Please retype the entries exactly as they stand, leaving out any pictures.

Start of Data

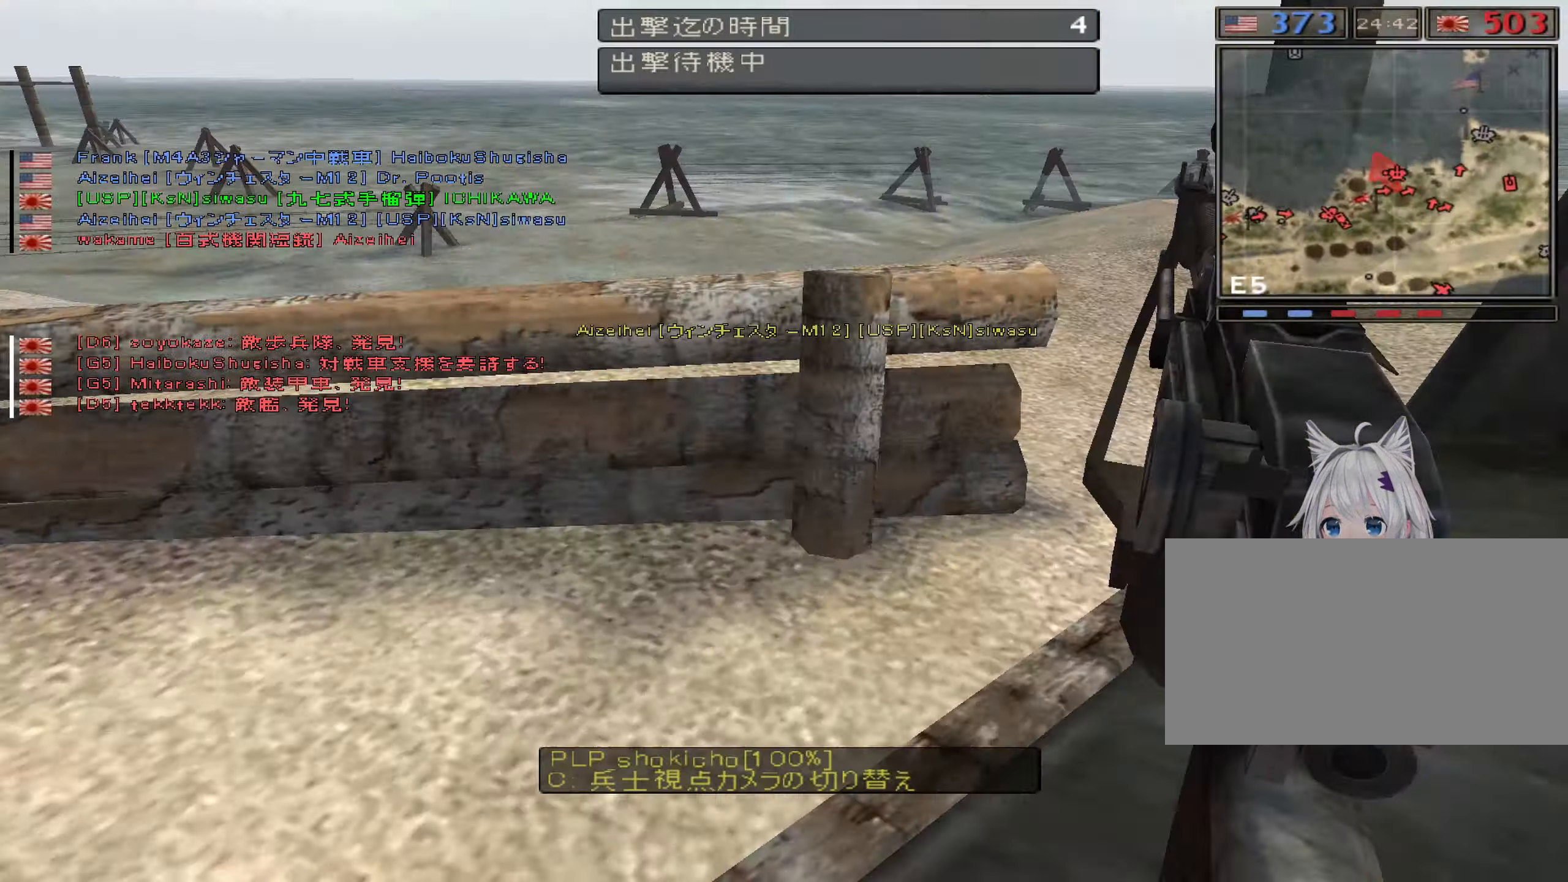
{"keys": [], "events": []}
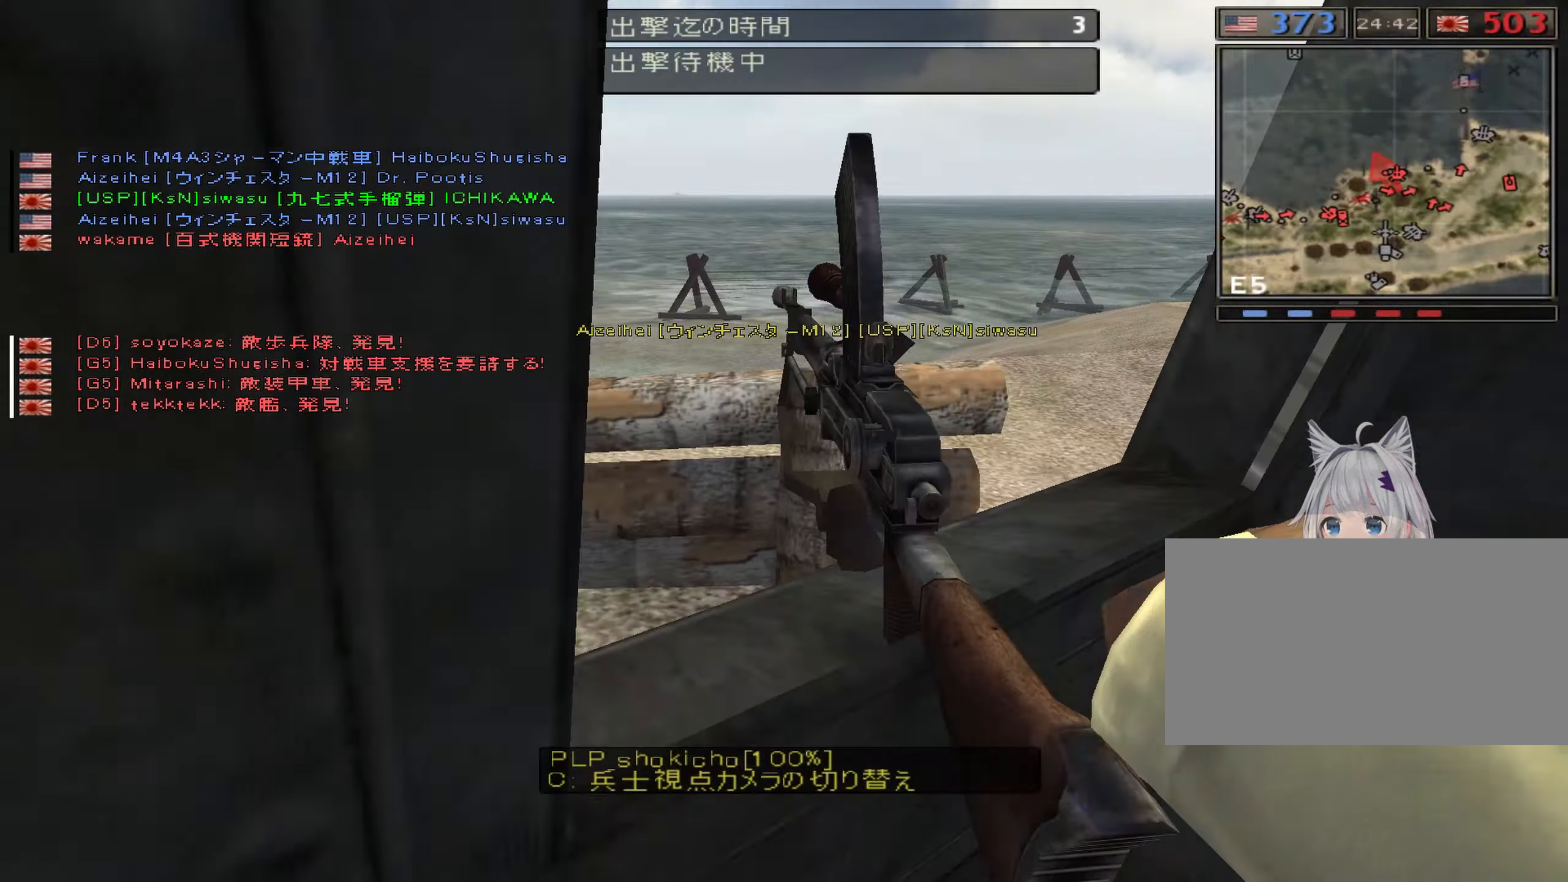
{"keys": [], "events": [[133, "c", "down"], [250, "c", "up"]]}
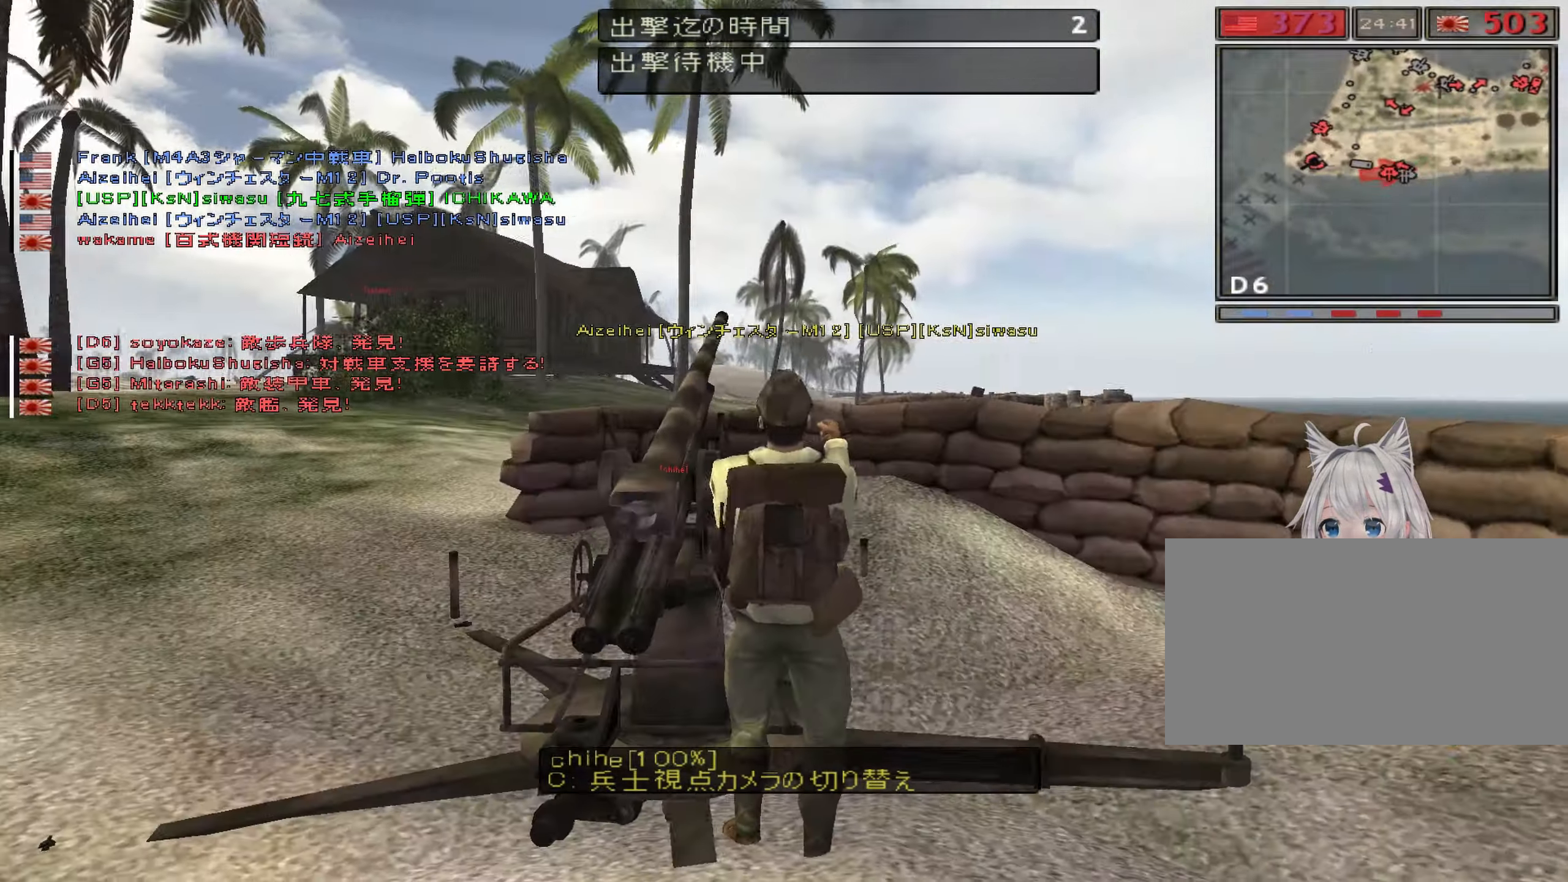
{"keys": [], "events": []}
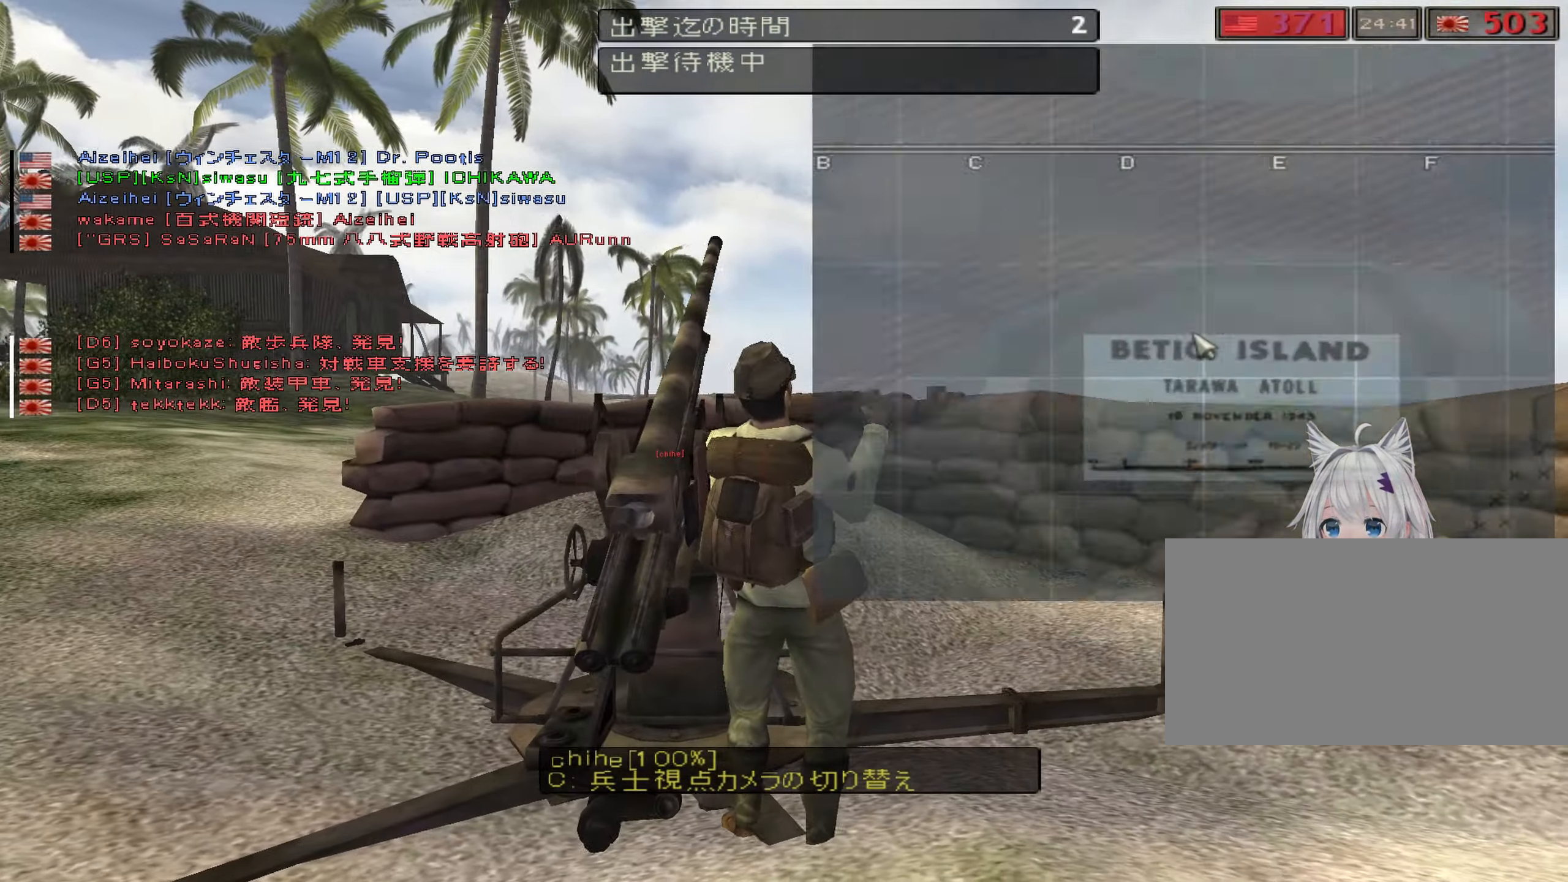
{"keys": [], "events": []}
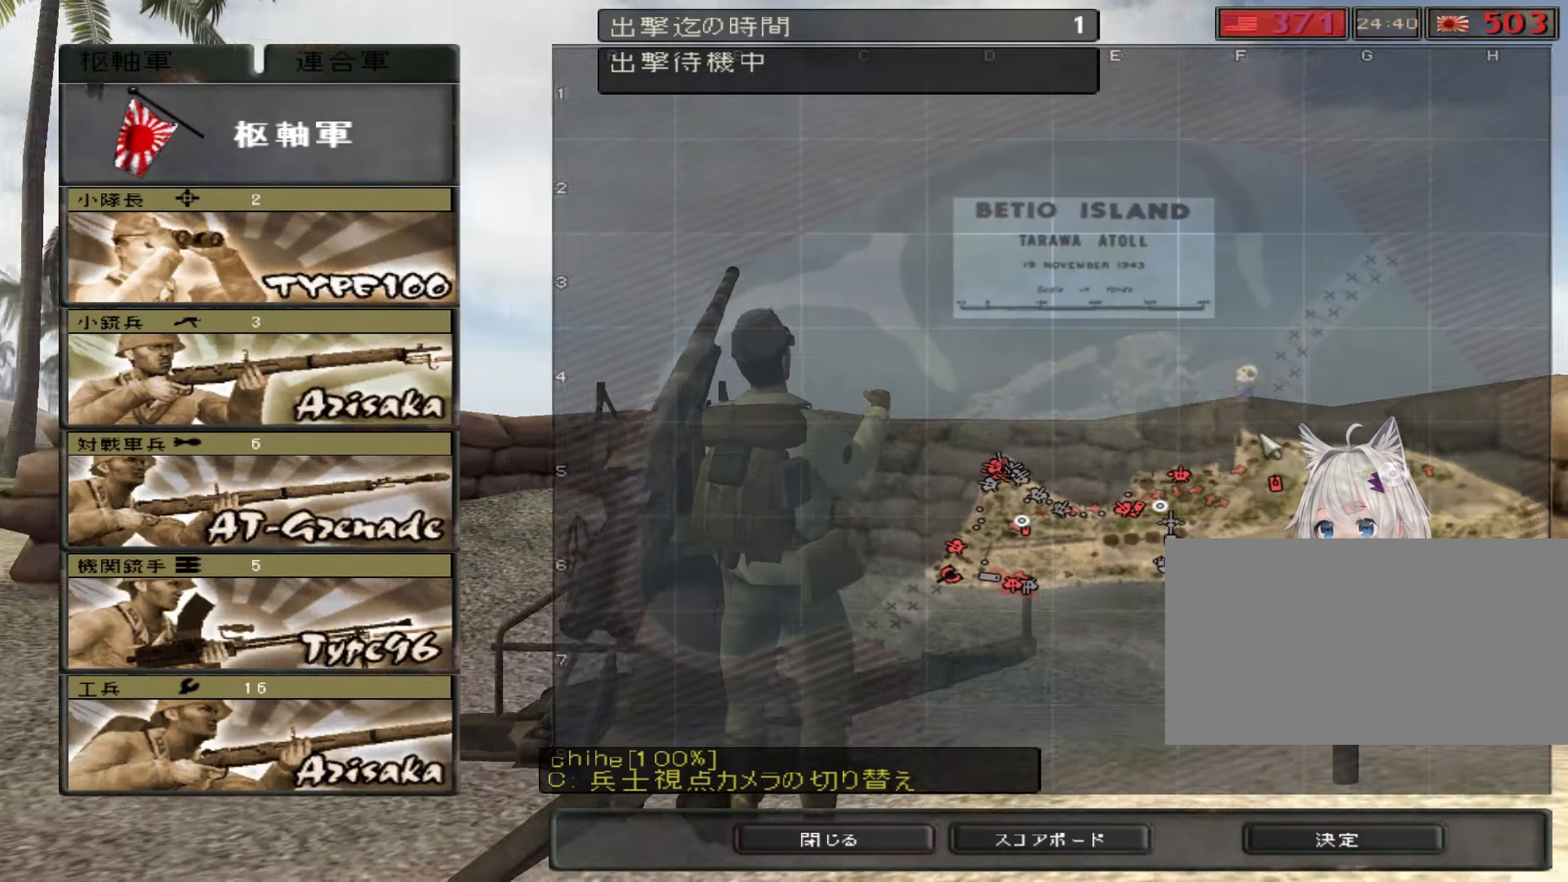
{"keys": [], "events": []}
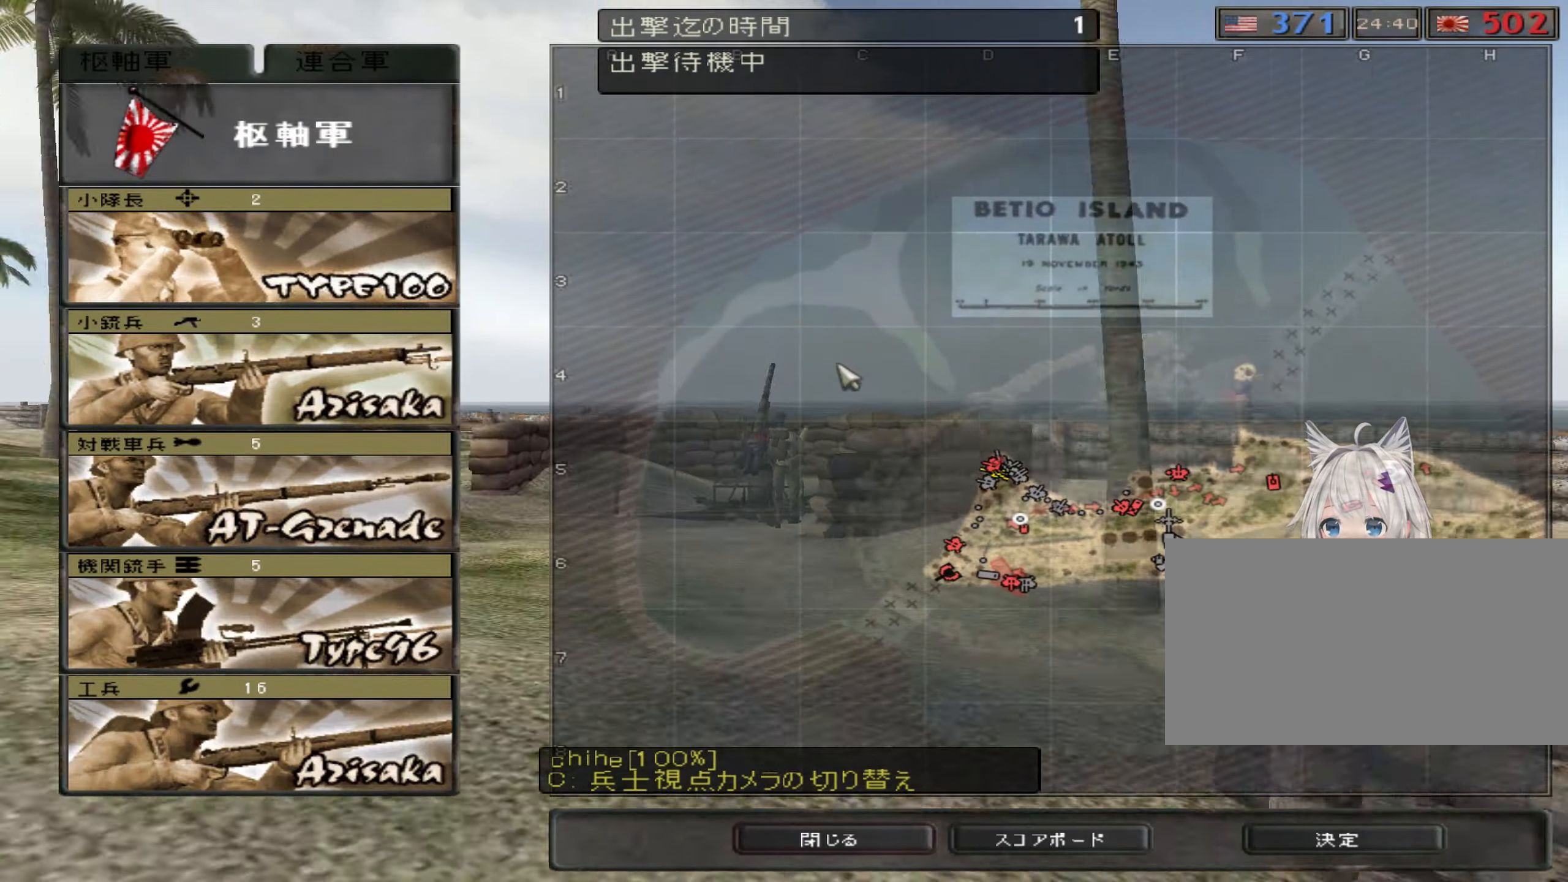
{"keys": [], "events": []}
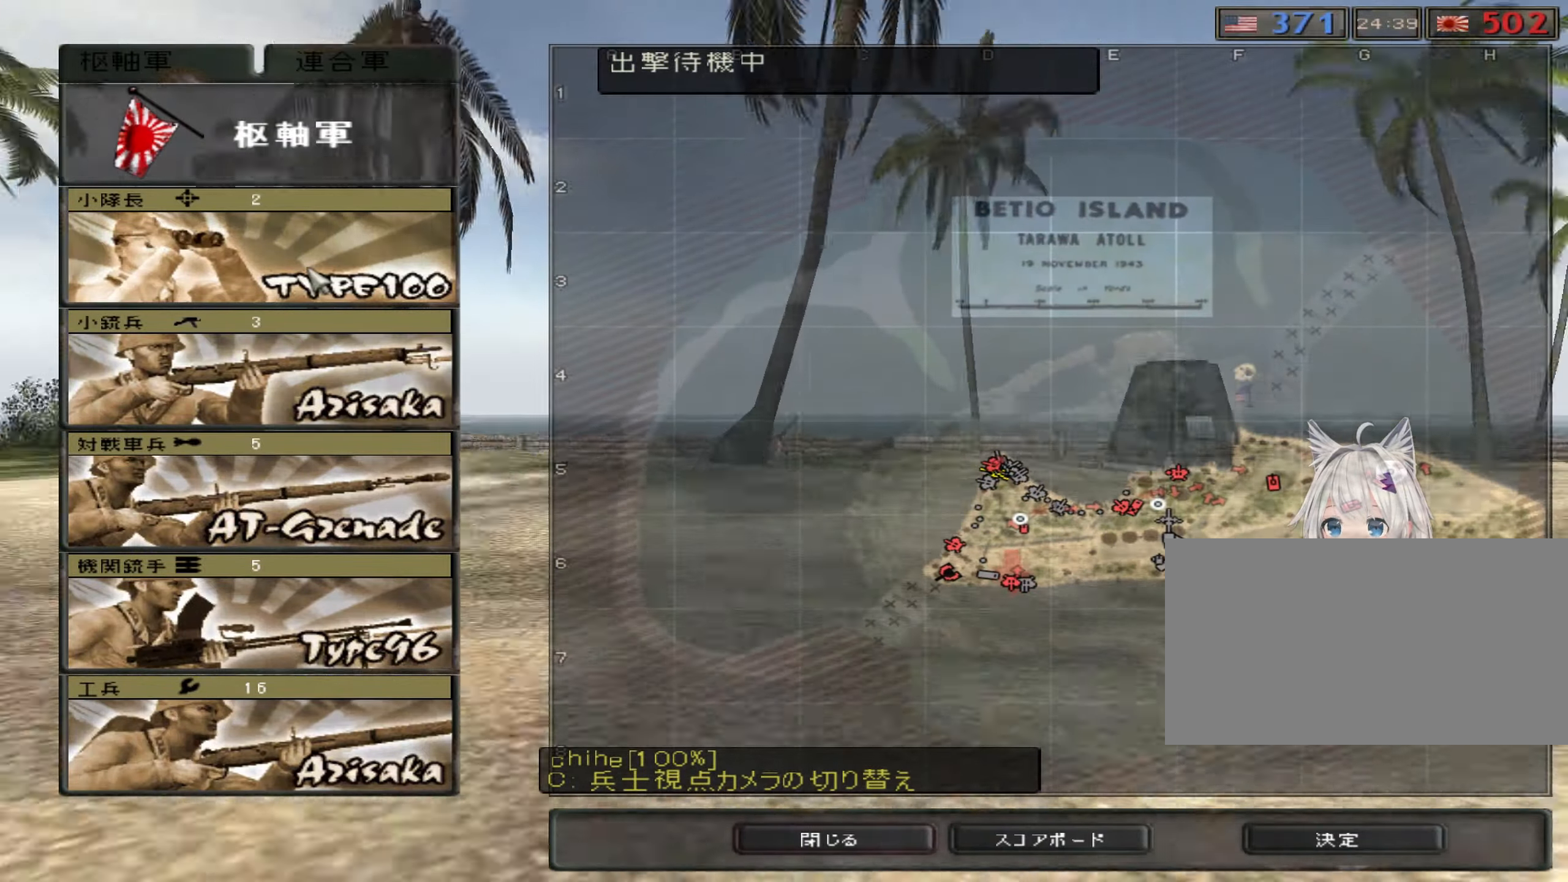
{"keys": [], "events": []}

End of Data

### Solution to the problem
{"keys": [], "events": []}
{"keys": [], "events": [[133, "c", "down"], [250, "c", "up"]]}
{"keys": [], "events": []}
{"keys": [], "events": []}
{"keys": [], "events": []}
{"keys": [], "events": []}
{"keys": [], "events": []}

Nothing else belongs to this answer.